#### Given data ####
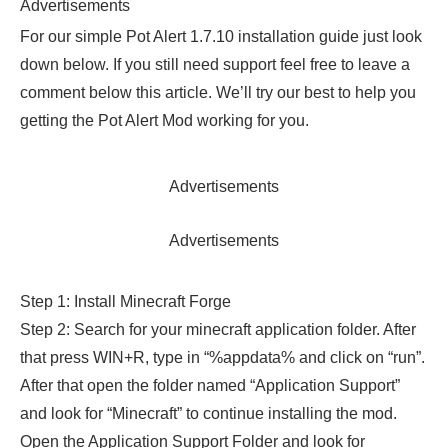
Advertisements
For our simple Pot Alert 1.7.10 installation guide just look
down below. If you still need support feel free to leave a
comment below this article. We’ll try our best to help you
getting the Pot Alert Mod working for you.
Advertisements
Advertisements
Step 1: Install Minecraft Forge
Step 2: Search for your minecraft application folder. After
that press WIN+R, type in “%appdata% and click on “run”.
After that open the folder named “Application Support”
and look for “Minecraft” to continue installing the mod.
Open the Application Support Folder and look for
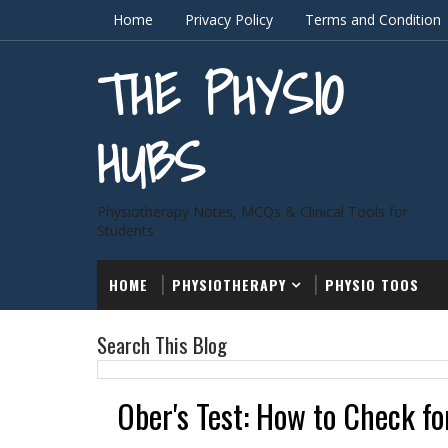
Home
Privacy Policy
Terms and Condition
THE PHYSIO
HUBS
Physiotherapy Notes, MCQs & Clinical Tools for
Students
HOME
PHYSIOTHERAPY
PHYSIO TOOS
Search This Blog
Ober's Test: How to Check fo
####
What is expected
Please repeat the text from all the records above word for word, leaving out the pictures.

Result below
Advertisements
For our simple Pot Alert 1.7.10 installation guide just look
down below. If you still need support feel free to leave a
comment below this article. We’ll try our best to help you
getting the Pot Alert Mod working for you.
Advertisements
Advertisements
Step 1: Install Minecraft Forge
Step 2: Search for your minecraft application folder. After
that press WIN+R, type in “%appdata% and click on “run”.
After that open the folder named “Application Support”
and look for “Minecraft” to continue installing the mod.
Open the Application Support Folder and look for
Home
Privacy Policy
Terms and Condition
THE PHYSIO
HUBS
Physiotherapy Notes, MCQs & Clinical Tools for
Students
HOME
PHYSIOTHERAPY
PHYSIO TOOS
Search This Blog
Ober's Test: How to Check fo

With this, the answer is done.